Entrenando el modelo

Entrenemos nuestro modelo NCF:

criterion = nn.BCELoss()
optimizer = optim.Adam(model.parameters(), lr=0.001, weight_decay=1e-5)


def train_epoch(model, data_loader, criterion, optimizer, device):
   model.train()
   total_loss = 0
   for batch in tqdm(data_loader, desc="Training"):
       user_ids = batch['user_id'].to(device)
       item_ids = batch['item_id'].to(device)
       labels = batch['label'].to(device)
      
       optimizer.zero_grad()
       outputs = model(user_ids, item_ids)
       loss = criterion(outputs, labels)
      
       loss.backward()
       optimizer.step()
      
       total_loss += loss.item()
  
   return total_loss / len(data_loader)


def evaluate(model, data_loader, criterion, device):
   model.eval()
   total_loss = 0
   predictions = []
   true_labels = []
  
   with torch.no_grad():
       for batch in tqdm(data_loader, desc="Evaluating"):
           user_ids = batch['user_id'].to(device)

Entradas del conjunto de datos

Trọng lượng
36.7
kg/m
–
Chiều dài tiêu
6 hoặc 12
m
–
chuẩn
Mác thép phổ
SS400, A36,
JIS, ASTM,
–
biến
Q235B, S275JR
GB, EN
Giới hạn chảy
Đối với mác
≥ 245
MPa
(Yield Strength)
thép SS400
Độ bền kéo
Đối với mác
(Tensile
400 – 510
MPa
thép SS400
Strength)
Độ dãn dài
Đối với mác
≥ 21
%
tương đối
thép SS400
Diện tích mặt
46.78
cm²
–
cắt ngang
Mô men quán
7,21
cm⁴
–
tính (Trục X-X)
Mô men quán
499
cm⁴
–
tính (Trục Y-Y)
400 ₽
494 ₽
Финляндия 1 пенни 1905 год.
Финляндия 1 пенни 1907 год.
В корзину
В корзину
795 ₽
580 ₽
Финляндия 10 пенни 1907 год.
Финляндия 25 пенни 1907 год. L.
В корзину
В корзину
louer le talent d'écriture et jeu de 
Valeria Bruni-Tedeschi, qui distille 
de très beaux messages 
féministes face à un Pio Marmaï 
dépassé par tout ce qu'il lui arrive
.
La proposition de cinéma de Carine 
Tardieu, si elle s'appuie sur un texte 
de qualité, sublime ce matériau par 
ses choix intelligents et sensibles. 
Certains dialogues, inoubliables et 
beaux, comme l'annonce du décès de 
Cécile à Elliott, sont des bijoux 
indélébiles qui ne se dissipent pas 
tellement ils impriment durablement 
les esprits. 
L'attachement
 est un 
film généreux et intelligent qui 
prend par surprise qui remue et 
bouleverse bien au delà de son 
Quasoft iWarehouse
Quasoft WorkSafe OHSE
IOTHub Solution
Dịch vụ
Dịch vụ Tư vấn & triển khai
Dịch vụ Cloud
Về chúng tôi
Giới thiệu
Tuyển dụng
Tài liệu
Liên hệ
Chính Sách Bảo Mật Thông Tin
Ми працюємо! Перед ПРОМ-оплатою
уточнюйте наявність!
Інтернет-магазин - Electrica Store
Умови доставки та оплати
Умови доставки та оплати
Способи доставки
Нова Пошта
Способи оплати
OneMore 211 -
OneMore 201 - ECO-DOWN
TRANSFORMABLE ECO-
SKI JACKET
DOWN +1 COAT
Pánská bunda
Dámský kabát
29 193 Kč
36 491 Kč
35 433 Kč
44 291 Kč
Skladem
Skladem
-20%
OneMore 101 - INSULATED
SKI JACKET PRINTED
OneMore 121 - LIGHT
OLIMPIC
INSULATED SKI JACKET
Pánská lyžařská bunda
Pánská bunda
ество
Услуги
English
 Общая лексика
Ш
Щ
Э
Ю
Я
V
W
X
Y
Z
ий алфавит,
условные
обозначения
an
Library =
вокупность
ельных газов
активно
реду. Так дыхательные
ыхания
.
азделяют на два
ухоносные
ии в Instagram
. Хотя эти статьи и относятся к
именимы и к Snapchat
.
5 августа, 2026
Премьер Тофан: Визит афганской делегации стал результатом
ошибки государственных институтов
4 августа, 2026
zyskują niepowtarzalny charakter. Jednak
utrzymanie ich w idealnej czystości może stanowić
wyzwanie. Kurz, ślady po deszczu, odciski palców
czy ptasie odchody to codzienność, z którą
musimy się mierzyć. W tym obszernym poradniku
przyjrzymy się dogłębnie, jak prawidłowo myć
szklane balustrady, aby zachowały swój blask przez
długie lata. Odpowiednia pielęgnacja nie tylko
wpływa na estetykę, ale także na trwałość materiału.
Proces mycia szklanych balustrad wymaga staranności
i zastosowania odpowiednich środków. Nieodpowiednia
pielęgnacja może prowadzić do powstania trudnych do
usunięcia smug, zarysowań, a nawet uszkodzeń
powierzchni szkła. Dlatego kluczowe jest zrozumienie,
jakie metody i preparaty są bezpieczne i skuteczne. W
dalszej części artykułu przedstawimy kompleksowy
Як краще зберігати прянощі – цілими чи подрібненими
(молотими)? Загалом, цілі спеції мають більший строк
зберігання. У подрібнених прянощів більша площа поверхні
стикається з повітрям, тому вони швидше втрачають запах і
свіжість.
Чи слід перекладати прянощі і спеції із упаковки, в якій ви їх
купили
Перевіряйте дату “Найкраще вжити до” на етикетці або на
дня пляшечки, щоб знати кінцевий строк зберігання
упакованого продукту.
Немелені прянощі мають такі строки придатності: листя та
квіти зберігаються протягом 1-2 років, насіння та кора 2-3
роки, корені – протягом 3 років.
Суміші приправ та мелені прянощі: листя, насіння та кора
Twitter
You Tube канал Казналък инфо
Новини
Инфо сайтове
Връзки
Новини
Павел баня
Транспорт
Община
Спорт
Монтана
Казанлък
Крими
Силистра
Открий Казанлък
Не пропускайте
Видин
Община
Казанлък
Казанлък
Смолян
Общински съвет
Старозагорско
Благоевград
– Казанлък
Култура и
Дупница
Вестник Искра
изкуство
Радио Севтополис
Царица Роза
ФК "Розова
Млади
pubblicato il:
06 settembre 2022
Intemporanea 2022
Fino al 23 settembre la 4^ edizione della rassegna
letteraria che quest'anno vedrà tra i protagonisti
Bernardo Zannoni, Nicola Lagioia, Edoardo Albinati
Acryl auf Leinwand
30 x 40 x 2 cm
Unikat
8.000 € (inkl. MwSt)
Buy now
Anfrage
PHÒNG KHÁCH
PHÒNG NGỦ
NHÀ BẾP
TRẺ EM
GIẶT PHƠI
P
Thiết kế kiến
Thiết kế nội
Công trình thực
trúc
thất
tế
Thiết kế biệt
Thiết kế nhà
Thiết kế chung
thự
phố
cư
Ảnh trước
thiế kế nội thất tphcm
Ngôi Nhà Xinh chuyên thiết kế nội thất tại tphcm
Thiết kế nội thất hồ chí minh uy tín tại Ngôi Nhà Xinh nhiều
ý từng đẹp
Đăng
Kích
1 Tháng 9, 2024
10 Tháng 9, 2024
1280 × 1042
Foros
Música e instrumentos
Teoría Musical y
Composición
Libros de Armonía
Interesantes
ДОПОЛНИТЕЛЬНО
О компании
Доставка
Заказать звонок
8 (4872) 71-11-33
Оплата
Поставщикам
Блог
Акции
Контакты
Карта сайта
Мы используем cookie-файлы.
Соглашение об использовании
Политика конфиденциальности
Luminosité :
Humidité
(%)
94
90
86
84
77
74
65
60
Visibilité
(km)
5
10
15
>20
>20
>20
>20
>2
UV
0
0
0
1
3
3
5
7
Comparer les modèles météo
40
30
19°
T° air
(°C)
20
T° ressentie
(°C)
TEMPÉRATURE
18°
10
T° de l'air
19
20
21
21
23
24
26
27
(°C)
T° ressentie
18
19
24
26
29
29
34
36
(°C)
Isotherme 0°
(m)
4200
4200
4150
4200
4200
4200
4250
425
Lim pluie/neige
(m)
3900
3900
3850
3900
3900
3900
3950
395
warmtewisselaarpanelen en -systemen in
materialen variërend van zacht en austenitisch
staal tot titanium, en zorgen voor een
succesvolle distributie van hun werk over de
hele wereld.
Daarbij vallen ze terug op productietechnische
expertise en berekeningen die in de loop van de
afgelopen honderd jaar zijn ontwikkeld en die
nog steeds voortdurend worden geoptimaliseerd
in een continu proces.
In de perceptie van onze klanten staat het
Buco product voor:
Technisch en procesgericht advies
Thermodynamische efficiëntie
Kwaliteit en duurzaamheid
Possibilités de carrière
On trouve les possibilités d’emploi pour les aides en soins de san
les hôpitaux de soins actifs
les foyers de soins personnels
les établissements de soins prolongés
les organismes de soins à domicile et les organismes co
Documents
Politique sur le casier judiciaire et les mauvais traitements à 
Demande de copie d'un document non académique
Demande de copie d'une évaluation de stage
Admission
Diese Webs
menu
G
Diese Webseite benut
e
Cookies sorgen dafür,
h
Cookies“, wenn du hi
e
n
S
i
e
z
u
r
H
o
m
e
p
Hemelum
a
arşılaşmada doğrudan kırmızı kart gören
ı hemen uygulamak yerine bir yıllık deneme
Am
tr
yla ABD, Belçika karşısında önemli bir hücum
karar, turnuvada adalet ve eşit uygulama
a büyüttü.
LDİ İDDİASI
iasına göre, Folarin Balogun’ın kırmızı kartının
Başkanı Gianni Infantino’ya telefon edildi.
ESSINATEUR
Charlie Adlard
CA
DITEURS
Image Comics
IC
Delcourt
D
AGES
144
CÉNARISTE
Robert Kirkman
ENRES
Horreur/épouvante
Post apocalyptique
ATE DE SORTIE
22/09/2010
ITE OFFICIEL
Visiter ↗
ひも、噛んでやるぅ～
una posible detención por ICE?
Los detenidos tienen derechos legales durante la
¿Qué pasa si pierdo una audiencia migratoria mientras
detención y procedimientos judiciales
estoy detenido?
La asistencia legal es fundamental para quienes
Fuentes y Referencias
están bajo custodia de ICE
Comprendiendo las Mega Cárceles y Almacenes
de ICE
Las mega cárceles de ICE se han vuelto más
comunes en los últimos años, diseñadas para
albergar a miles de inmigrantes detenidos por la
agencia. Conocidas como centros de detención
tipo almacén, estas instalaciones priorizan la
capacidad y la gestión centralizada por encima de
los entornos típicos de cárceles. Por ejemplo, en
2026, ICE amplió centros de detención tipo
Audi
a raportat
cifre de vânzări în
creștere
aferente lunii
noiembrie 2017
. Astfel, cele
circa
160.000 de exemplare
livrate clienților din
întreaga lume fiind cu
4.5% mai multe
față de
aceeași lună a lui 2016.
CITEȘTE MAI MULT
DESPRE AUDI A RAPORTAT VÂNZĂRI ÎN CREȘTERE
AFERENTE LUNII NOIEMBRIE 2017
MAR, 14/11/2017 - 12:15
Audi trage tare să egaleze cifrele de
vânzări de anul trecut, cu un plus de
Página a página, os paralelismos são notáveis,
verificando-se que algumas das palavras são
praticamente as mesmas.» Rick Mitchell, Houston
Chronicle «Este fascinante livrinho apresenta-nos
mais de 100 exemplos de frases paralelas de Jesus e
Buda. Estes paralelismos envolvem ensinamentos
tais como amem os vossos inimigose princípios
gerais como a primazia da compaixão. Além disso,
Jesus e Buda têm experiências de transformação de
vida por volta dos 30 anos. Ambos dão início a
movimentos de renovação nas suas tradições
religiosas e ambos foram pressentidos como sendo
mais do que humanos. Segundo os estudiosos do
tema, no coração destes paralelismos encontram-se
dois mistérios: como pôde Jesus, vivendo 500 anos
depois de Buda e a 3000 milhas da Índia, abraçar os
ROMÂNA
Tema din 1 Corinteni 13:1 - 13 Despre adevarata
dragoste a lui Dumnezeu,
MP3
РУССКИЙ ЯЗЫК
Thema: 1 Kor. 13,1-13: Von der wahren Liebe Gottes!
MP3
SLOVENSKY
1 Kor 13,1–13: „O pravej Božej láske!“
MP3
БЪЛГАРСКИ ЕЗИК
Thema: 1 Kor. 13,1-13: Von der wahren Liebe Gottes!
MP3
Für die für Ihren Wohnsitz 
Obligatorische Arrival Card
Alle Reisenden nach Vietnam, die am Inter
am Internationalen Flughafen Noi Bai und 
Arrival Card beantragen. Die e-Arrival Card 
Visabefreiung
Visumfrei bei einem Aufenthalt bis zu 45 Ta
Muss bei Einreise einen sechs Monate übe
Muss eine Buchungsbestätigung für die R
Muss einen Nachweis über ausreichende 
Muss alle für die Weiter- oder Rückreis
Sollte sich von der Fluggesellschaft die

**Tareas y ejercicios**
A: Reproduce, del texto sobre el modelo NCF, todo lo que va desde "item_ids = batch['item_id'].to(device)" hasta "total_loss += loss.item()".
B: Prosigue el texto sobre el entrenamiento del modelo NCF a partir del punto en que se detiene.

**Tus respuestas**
A:
item_ids = batch['item_id'].to(device)
       labels = batch['label'].to(device)
      
       optimizer.zero_grad()
       outputs = model(user_ids, item_ids)
       loss = criterion(outputs, labels)
      
       loss.backward()
       optimizer.step()
      
       total_loss += loss.item()

B:
           item_ids = batch['item_id'].to(device)
           labels = batch['label'].to(device)
          
           outputs = model(user_ids, item_ids)
           loss = criterion(outputs, labels)
           total_loss += loss.item()
          
           predictions.extend(outputs.cpu().numpy())
           true_labels.extend(labels.cpu().numpy())
  
   from sklearn.metrics import roc_auc_score, average_precision_score
   auc = roc_auc_score(true_labels, predictions)
   ap = average_precision_score(true_labels, predictions)
  
   return {
       'loss': total_loss / len(data_loader),
       'auc': auc,
       'ap': ap
   }


num_epochs = 10
history = {'train_loss': [], 'val_loss': [], 'val_auc': [], 'val_ap': []}


for epoch in range(num_epochs):
   train_loss = train_epoch(model, train_loader, criterion, optimizer, device)
  
   eval_metrics = evaluate(model, test_loader, criterion, device)
  
   history['train_loss'].append(train_loss)
   history['val_loss'].append(eval_metrics['loss'])
   history['val_auc'].append(eval_metrics['auc'])
   history['val_ap'].append(eval_metrics['ap'])
  
   print(f"Epoch {epoch+1}/{num_epochs} - "
         f"Train Loss: {train_loss:.4f}, "
         f"Val Loss: {eval_metrics['loss']:.4f}, "
         f"AUC: {eval_metrics['auc']:.4f}, "
         f"AP: {eval_metrics['ap']:.4f}")


plt.figure(figsize=(12, 4))


plt.subplot(1, 2, 1)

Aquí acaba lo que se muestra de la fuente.